I know that RSA can't encrypt more than 128 bytes at a time (modulus), so I am encrypting and decrypting the file in chunks. However, if my file is larger than a few kb, the result changes everytime I run the program. Sometimes the whole file is encrypted and decrypted correctly. Sometimes only the first 100 lines, etc. At this point I'm wondering if it's a reliability issue with the Crypto.PublicKey.RSA module. Here's my code:
def encrypt(file, public_key):
read_size = 128
with open(file, 'rb') as original_file:
e_file = file + '.e'
with open(e_file, 'wb') as encrypted_file:
while True:
file_part = original_file.read(read_size)
if len(filePart) == 0:
break
encrypted_file.write(public_key.encrypt(file_part, None)[0])
os.remove(file)
def decrypt(file, private_key):
read_size = 128
with open(file, 'rb') as encrypted_file:
d_file = file[:-2]
with open(d_file, 'wb') as decrypted_file:
while True:
file_part = encrypted_file.read(read_size)
if len(filePart) == 0:
break
decrypted_file.write(private_key.decrypt(file_part))
os.remove(file)
private_key = RSA.generate(1024)
public_key = RSA.importKey(private_key.publickey().exportKey())
my_file = 'myfile.txt'
encrypt(my_file, public_key)
decrypt(my_file + '.e', private_key)
EDIT:: Maarten's answer is valid. Here is a concrete example of how I solved my problem with his answer. I used this import:
from Crypto.Cipher import PKCS1_OAEP
Then instead of using directly the public key to encrypt, I used this:
cipher = PKCS1_OAEP.new(publicKey)
encryptedFile.write(cipher.encrypt(filePart))

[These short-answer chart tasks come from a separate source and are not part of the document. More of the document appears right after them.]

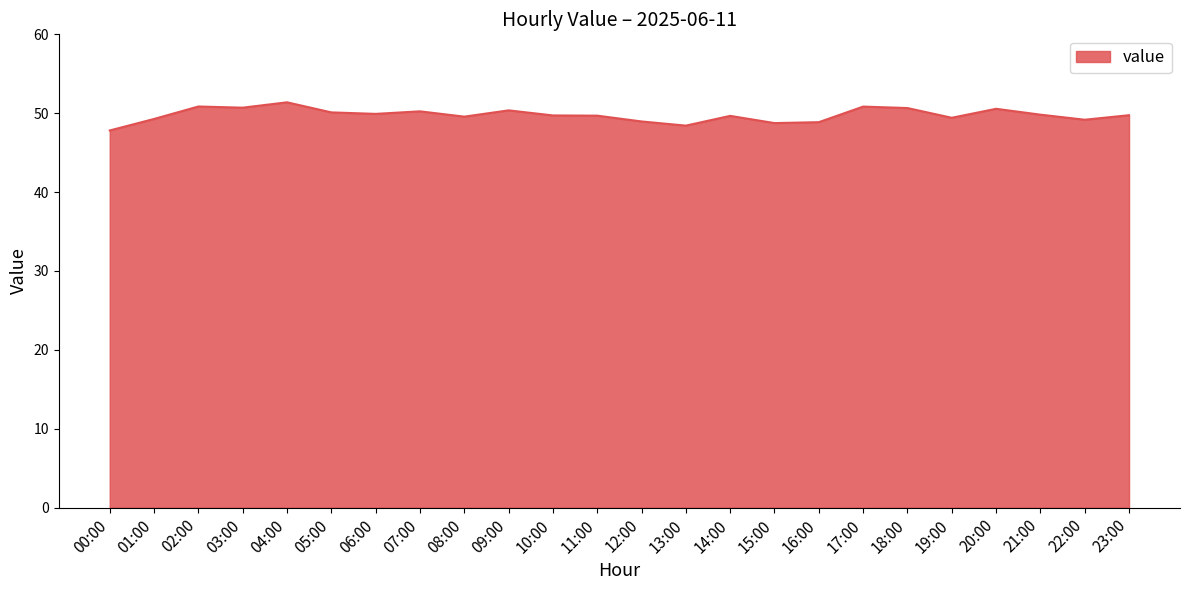

What is the difference between the maximum and minimum values?

3.6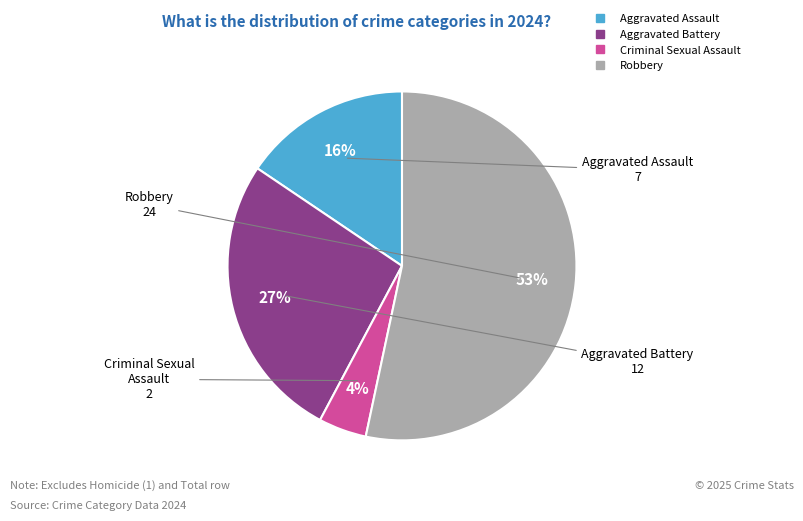

Which has a higher value, Aggravated Battery or Robbery?

Robbery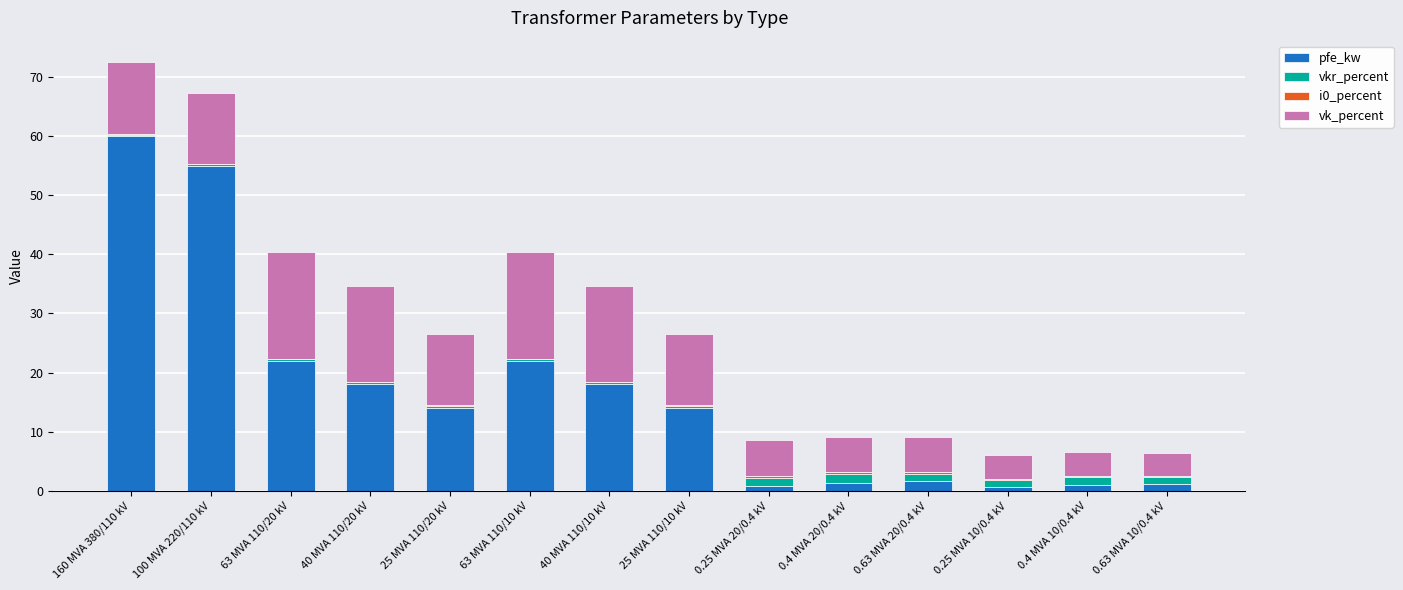

The pfe_kw series shows 55.0 at 100 MVA 220/110 kV. True or false?

True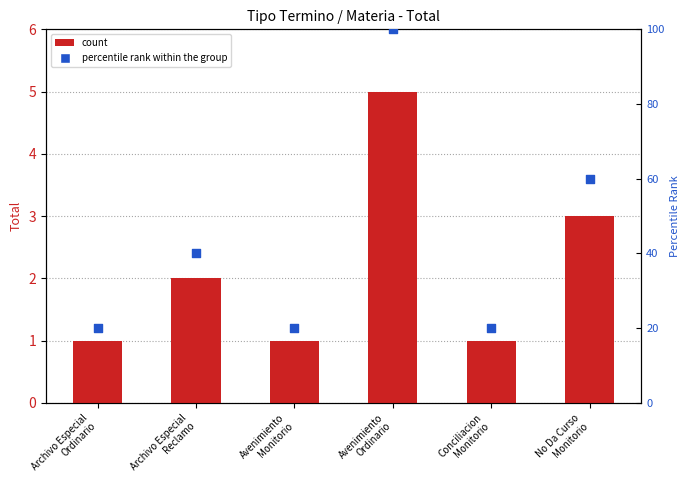

What is the total value across all series at Archivo Especial
Ordinario?

21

I then did something similar for decryption.
RSA requires padding to be secure, such as OAEP or the older, less secure PKCS#1 v1.5 padding. These bring some overhead. In general this is not as big an issue as a hybrid cryptosystem is often used, where RSA is paired with a symmetric cipher. Good choices would be RSA-OAEP and AES-GCM - and you may want to sign the plaintext first as well.
If you use raw RSA then you may run into trouble if the most significant bits (on the left, RSA uses big endian / network order) are set. In that case the plaintext will be considered identical to the plaintext modulus N, the modulus used within the RSA calculation.
So for example 4 % 5 = 4 but 9 % 5 is also 4). And when you perform the decryption the answer will be 4 even if the input was 9. So depending on the first (few) bits of the plaintext block all the bits will be flipped after decryption.